§ **VORLIEGENDER TEXT**:
Finanzierung meines Sabbatjahrs

Ein Jahr frei? Wie finanzierst du das?

Das fragen mich eigentlich alle. Die meisten denken ich habe einfach ein Jahr unbezahlten Urlaub. Aber so ist das nicht – das wäre auch nicht möglich.
Wie ist es aber möglich?
Wie ihr ja sicher wisst bin ich Polizistin. Und somit verbeamtet.

Dreharbeiten für einen kleinen Einspieler

Das hat Vor- und Nachteile, auf die ich hier aber nicht eingehen werde. Auf jeden Fall gilt für alle Beamten des Landes Baden-Württemberg das Landesbeamtengesetz.
Und in diesem Gesetz gibt es sogar eine Regelung zum Sabbatjahr. Und die habe ich für mich in Anspruch genommen.
Und zwar so:
Drei Jahre lang arbeite ich 100% – was bei mir eine 41-Stunden Woche bedeutet. Obwohl ich einen Vollzeitjob habe, bekomme ich in diesen drei Jahren aber nur 75% Gehalt. Somit „spare“ ich drei Mal 25 % – und erarbeite mir  für das vierte Jahr nochmals 75% Gehalt. Und jetzt kommt‘s: obwohl ich im 4. Jahr 0% arbeite.
Das ist absolut super, dass man das bei uns so machen kann. Weil in diesem Jahr der Freistellung – so heißt das dann offiziell – alles normal weiterläuft. Also das Gehalt wird bezahlt und man ist auch weiter krankenversichert.

Und wie findet der Chef das so?

Naja – mein Chef fand das natürlich nicht toll! Schließlich fehle ich ein Jahr. Und für dieses Jahr wird auch niemand „eingestellt“, der mich vertritt. Das ist bei der Polizei ein bisschen anders geregelt wie bei den Lehrern. Dort gibt es „Springer“. Die springen ein wenn jemand länger ausfällt. Sei es durch Mutterschutz, Elternzeit oder ein geplantes Sabbatjahr. Bei der Polizei in Baden-Württemberg gibt es leider keine Springer. Aus meiner Sicht ist das schade und auch nicht besonders Mitarbeiterfreundlich. Aber da müsste sich politisch was tun – und ich merke schon wie ich abschweife. Für politische Diskussionen ist mein Blog eigentlich nicht gedacht.

§ **ARBEITSANWEISUNG A**: Übersetze den Satz „Und in diesem Gesetz gibt es sogar eine Regelung zum Sabbatjahr.“ aus dem Text zur Finanzierung des Sabbatjahrs ins Englische.
§ **ARBEITSANWEISUNG B**: Schreibe die Fortsetzung des Textes zur Finanzierung des Sabbatjahrs, die an seinen letzten Satz anschließt.

§ **EXTRAHIERTE DATEN**:
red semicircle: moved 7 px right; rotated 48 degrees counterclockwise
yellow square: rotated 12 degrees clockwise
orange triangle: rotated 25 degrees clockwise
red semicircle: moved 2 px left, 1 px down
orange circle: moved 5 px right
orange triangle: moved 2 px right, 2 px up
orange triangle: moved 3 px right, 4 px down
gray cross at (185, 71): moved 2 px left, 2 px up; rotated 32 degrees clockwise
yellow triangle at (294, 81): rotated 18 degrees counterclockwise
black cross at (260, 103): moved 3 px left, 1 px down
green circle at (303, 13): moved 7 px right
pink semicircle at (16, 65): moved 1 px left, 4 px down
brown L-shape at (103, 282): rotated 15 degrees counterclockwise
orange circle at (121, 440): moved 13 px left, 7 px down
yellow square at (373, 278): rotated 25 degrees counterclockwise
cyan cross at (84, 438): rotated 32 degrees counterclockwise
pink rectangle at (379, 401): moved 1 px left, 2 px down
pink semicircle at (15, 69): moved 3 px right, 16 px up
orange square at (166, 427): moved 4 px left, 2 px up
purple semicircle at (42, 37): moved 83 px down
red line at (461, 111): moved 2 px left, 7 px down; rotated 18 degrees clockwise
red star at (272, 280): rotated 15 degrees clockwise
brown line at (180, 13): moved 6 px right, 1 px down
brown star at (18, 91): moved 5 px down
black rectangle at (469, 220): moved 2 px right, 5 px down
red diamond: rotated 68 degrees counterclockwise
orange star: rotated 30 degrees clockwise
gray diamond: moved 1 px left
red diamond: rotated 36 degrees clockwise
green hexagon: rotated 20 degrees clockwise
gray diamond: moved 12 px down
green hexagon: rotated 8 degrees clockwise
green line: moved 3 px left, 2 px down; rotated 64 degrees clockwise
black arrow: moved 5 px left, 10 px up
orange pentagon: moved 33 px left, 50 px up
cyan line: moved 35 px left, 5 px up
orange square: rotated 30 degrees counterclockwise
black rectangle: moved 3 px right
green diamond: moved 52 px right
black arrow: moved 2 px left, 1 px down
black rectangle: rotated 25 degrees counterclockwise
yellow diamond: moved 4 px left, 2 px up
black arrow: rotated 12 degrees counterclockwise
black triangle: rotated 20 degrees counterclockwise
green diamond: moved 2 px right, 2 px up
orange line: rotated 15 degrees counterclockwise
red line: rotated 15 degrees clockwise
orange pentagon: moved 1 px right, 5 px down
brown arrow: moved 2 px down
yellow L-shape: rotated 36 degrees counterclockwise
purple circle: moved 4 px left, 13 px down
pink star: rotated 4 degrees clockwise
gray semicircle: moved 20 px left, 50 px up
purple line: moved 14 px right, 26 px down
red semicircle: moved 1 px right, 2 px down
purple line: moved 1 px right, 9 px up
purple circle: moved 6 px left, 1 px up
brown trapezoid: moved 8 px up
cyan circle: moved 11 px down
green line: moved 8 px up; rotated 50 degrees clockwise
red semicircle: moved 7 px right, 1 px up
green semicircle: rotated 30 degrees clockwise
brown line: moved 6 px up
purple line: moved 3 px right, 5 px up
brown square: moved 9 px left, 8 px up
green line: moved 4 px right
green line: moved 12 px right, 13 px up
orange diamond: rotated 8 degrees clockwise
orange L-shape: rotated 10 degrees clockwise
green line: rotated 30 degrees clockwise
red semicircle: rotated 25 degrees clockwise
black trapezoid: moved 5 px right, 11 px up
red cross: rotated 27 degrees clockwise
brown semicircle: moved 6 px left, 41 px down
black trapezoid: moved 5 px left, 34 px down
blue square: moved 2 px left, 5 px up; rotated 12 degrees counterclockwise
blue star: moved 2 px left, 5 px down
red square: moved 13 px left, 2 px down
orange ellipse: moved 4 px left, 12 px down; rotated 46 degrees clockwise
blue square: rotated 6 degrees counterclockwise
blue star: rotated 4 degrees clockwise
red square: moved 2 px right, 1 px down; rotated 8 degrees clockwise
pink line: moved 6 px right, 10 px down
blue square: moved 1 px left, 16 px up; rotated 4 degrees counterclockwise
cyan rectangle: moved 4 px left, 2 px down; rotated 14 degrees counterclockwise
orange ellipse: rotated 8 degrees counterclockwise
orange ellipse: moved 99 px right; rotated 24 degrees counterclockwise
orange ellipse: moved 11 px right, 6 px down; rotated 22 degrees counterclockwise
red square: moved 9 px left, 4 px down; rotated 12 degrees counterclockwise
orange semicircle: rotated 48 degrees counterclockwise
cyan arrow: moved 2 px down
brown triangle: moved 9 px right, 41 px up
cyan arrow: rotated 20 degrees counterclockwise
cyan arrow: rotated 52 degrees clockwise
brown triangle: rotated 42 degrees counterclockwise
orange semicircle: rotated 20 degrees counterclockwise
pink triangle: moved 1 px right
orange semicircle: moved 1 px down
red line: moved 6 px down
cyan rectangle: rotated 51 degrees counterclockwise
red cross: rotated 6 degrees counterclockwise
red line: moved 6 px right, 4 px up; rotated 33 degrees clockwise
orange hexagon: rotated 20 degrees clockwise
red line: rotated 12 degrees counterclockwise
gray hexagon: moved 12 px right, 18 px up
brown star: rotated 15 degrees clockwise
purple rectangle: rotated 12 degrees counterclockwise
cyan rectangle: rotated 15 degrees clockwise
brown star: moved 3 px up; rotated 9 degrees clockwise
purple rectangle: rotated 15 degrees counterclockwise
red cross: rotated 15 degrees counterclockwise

§ **ERGEBNIS A**: And this law even includes a provision on the sabbatical year.

§ **ERGEBNIS B**:
Also nochmal zurück zum Sabbatjahr und wie mein Chef das so findet:
Ich habe ihm damals bei der Beantragung erläutert, warum mir das Sabbatjahr so wichtig ist. Ob er es verstanden hat oder nicht – ich weiß es nicht. Aber der Antrag ging letztendlich ohne Probleme durch. Es gibt ja eigentlich auch nichts was für den Arbeitgeber planbarer ist, als ein Sabbatjahr, das mehr als  drei Jahre vorher angekündigt ist. Würde ich schwanger werden, wäre ich auch weg – und zwar in ein paar Monaten und wann ich zurückkomme weiß auch keiner. So!

Was gibt es schöneres?

Schadet das nicht der Karriere?

Und wenn? Wichtig ist doch, dass man glücklich ist. Und ob es schadet – ich weiß es nicht. Ich habe für mich die Entscheidung getroffen, dass ich das machen will. Zeit ist unbezahlbar. Und ein Jahr frei über seine Zeit verfügen zu können, war mir das – ehrlich gesagt geringe – Risiko wert.

Nach dem Jahr kann ich euch dann sagen ob es meiner Karriere geschadet hat – oder ob es sogar etwas befeuert hat, von dem ich jetzt noch nicht mal weiß. Wir werden sehen.